Acumen, he explained, is one of an emerging cohort of social investors willing to invest in high-risk, “inductive” solutions to social problems. “We wade into that space between the negative 100 percent return of a foundation and the 20 percent return expectations of a venture fund. We think entrepreneurship can be as powerful a force, when unleashed on social problems, as it is in creating new markets,” he said. He urged other funders to consider the unique challenges faced by social entrepreneurs operating when they’re making investment decisions.

“There are places where the development infrastructure has made markets so distorted that the fundamental insights and ability to do things cheaper, faster, and better . . . are not possible [using traditional funding mechanisms],” Trelstad said. But there are still high-potential ideas being developed in those areas. One such idea that Acumen supports is called Ecotact, a company that provides high quality, ecologically sound and affordable public toilets in the central business district and slums of Nairobi.

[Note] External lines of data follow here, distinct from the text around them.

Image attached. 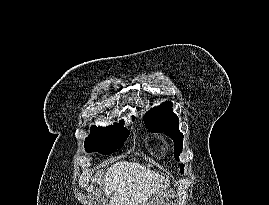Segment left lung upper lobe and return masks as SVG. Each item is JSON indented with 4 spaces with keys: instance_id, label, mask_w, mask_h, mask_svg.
<instances>
[{
    "instance_id": "5c2ea615",
    "label": "left lung upper lobe",
    "mask_w": 269,
    "mask_h": 205,
    "mask_svg": "<svg viewBox=\"0 0 269 205\" xmlns=\"http://www.w3.org/2000/svg\"><path fill=\"white\" fill-rule=\"evenodd\" d=\"M145 124L153 132H165L175 143V157L179 160V154L183 147V134L179 131V119L173 113L172 103L164 102L158 107L151 108L144 116ZM184 165H181V172Z\"/></svg>"
}]
</instances>
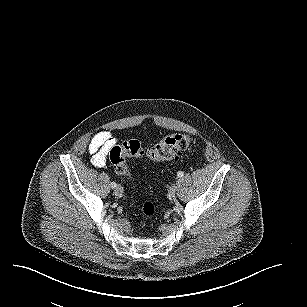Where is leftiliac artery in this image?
Segmentation results:
<instances>
[{
    "instance_id": "44dca946",
    "label": "left iliac artery",
    "mask_w": 307,
    "mask_h": 307,
    "mask_svg": "<svg viewBox=\"0 0 307 307\" xmlns=\"http://www.w3.org/2000/svg\"><path fill=\"white\" fill-rule=\"evenodd\" d=\"M183 175H184V174H183V172H181V171H179V172L177 173V176L180 177V178L183 177Z\"/></svg>"
}]
</instances>
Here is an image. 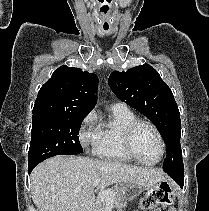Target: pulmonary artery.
<instances>
[{
    "instance_id": "e3ab8cb5",
    "label": "pulmonary artery",
    "mask_w": 209,
    "mask_h": 211,
    "mask_svg": "<svg viewBox=\"0 0 209 211\" xmlns=\"http://www.w3.org/2000/svg\"><path fill=\"white\" fill-rule=\"evenodd\" d=\"M111 109L122 111V110H128V107L124 103L117 102L111 105Z\"/></svg>"
}]
</instances>
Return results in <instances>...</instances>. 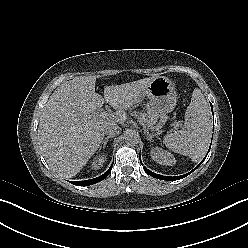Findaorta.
I'll return each instance as SVG.
<instances>
[{"label": "aorta", "instance_id": "obj_1", "mask_svg": "<svg viewBox=\"0 0 248 248\" xmlns=\"http://www.w3.org/2000/svg\"><path fill=\"white\" fill-rule=\"evenodd\" d=\"M140 136L135 131H130L125 135V142L128 145H136L139 143Z\"/></svg>", "mask_w": 248, "mask_h": 248}]
</instances>
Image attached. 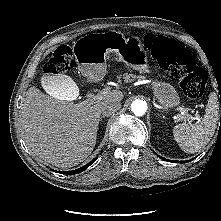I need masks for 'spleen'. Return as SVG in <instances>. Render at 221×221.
<instances>
[{
  "mask_svg": "<svg viewBox=\"0 0 221 221\" xmlns=\"http://www.w3.org/2000/svg\"><path fill=\"white\" fill-rule=\"evenodd\" d=\"M216 98L215 93L210 95L205 115L200 122L181 123L174 127V139L184 152H198L208 144L214 135L219 121V106Z\"/></svg>",
  "mask_w": 221,
  "mask_h": 221,
  "instance_id": "3e777b00",
  "label": "spleen"
}]
</instances>
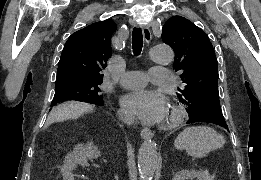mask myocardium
Segmentation results:
<instances>
[{
	"label": "myocardium",
	"mask_w": 261,
	"mask_h": 180,
	"mask_svg": "<svg viewBox=\"0 0 261 180\" xmlns=\"http://www.w3.org/2000/svg\"><path fill=\"white\" fill-rule=\"evenodd\" d=\"M183 117V111L179 104L176 103L174 99H170L168 107L162 113L159 121L158 127L164 131H170L180 123Z\"/></svg>",
	"instance_id": "1"
}]
</instances>
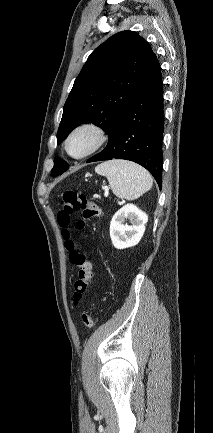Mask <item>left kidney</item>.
<instances>
[{
	"label": "left kidney",
	"mask_w": 213,
	"mask_h": 433,
	"mask_svg": "<svg viewBox=\"0 0 213 433\" xmlns=\"http://www.w3.org/2000/svg\"><path fill=\"white\" fill-rule=\"evenodd\" d=\"M129 219L131 225L125 224ZM148 216L134 204H126L119 209L110 222V237L117 249L133 247L139 243L144 232Z\"/></svg>",
	"instance_id": "left-kidney-1"
}]
</instances>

Funders need to understand that the nonprofit, corporate and government sectors “each have distinct paths to scale—mission, margin, and mandate,” but social entrepreneurs must combine different aspects of all three in their efforts to scale, Trelstad said. Logic says that an enterprise needs to show a profit to attract significant capital. But social entrepreneurs often have to use the characteristics of a pure nonprofit, which is mission driven, to attract grant monies in order to make up for lack of market support, or to tide them over while markets catch up. They also advocate to influence government policy on behalf of the causes they support, as policy mandates can lead to more rapid scale than social replication or enterprise growth can. ”"It’s a constant struggle to get the sequencing right,” he said.

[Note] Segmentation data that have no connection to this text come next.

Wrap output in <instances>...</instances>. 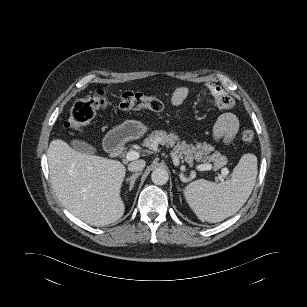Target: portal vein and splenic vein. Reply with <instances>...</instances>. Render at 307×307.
<instances>
[{
    "instance_id": "portal-vein-and-splenic-vein-1",
    "label": "portal vein and splenic vein",
    "mask_w": 307,
    "mask_h": 307,
    "mask_svg": "<svg viewBox=\"0 0 307 307\" xmlns=\"http://www.w3.org/2000/svg\"><path fill=\"white\" fill-rule=\"evenodd\" d=\"M137 158H139V153L137 151L131 150L126 154V159L128 161L135 160ZM212 168L213 167H212L211 164H200V165L196 166V169L199 170V171H207V170H211ZM228 173H229V171H228L227 168L222 169L223 175H227Z\"/></svg>"
}]
</instances>
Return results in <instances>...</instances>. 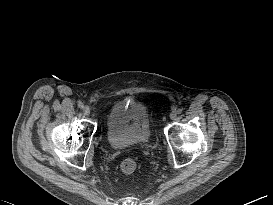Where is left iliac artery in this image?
<instances>
[{"instance_id": "1", "label": "left iliac artery", "mask_w": 273, "mask_h": 205, "mask_svg": "<svg viewBox=\"0 0 273 205\" xmlns=\"http://www.w3.org/2000/svg\"><path fill=\"white\" fill-rule=\"evenodd\" d=\"M177 113H178V114H181V113H182V109H178V110H177Z\"/></svg>"}]
</instances>
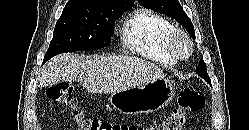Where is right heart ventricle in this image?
<instances>
[{
	"mask_svg": "<svg viewBox=\"0 0 249 130\" xmlns=\"http://www.w3.org/2000/svg\"><path fill=\"white\" fill-rule=\"evenodd\" d=\"M175 29L165 17L147 9L137 10L122 25L120 39L130 52L162 65H175L165 49L168 35Z\"/></svg>",
	"mask_w": 249,
	"mask_h": 130,
	"instance_id": "e07e8e85",
	"label": "right heart ventricle"
}]
</instances>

MacCormack underscored Trelstad’s point about the sectors’ distinct paths, and drew on Save the Children’s history as an example of the kind of mindset that’s needed to develop more effective connections between all of the entities trying to address common social challenges. Save the Children was established in England just after World War I by Eglantyne Jebb to provide food for starving children in Europe, he explained, and from the beginning, Jebb “realized that she had to have a legal and political framework within which to undertake concrete health, education, and protection activities or they would never get attached to an engine that would produce lasting, permanent strategic change on a multi-country basis.

He noted that successful efforts have four defining characteristics: 1) They have a clear theory of change—that is, they understand, and communicate, what their intent is, and how their actions will lead to the results they aspire to achieve; 2) they mobilize a great deal of citizen support (as he put it, “Nothing is going to stick if it doesn’t have people willing to hold policy makers responsible.”); 3) they have political support; and 4) they build and engage strong coalitions of partner organizations and others in support of their cause.

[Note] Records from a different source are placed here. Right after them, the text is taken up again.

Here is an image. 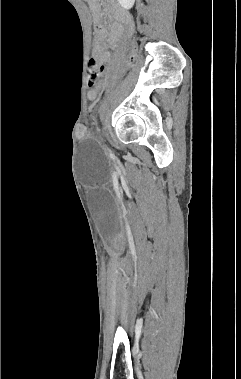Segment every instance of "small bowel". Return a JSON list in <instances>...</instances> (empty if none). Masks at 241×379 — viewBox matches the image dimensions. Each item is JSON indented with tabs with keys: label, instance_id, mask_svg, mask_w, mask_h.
<instances>
[{
	"label": "small bowel",
	"instance_id": "1",
	"mask_svg": "<svg viewBox=\"0 0 241 379\" xmlns=\"http://www.w3.org/2000/svg\"><path fill=\"white\" fill-rule=\"evenodd\" d=\"M102 3L108 13L116 19L115 24L112 26L111 32L108 33L101 23L99 7L97 5L93 6L94 16L97 21L93 54L100 63L104 64L110 59V53L108 51L109 46L114 43L122 24L126 22L129 17L115 5L114 0H102ZM87 96L90 100H94L97 96V90L93 88L89 89Z\"/></svg>",
	"mask_w": 241,
	"mask_h": 379
}]
</instances>
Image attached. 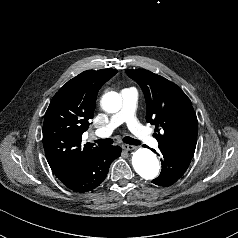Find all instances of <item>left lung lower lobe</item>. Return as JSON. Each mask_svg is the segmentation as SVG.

“What’s needed is strategic cooperation,” MacCormack said—among foundations, corporations, philanthropists, celebrities, governments, and NGOs. MacCormack called on big donors, in particular, to get together, pooling their resources and making it easier for grantees to deliver effective solutions and grow. “Each sector is quite internally customized,” he said. “[And] the donor marketplace is Balkanized. We’ve got to get out of the silos.”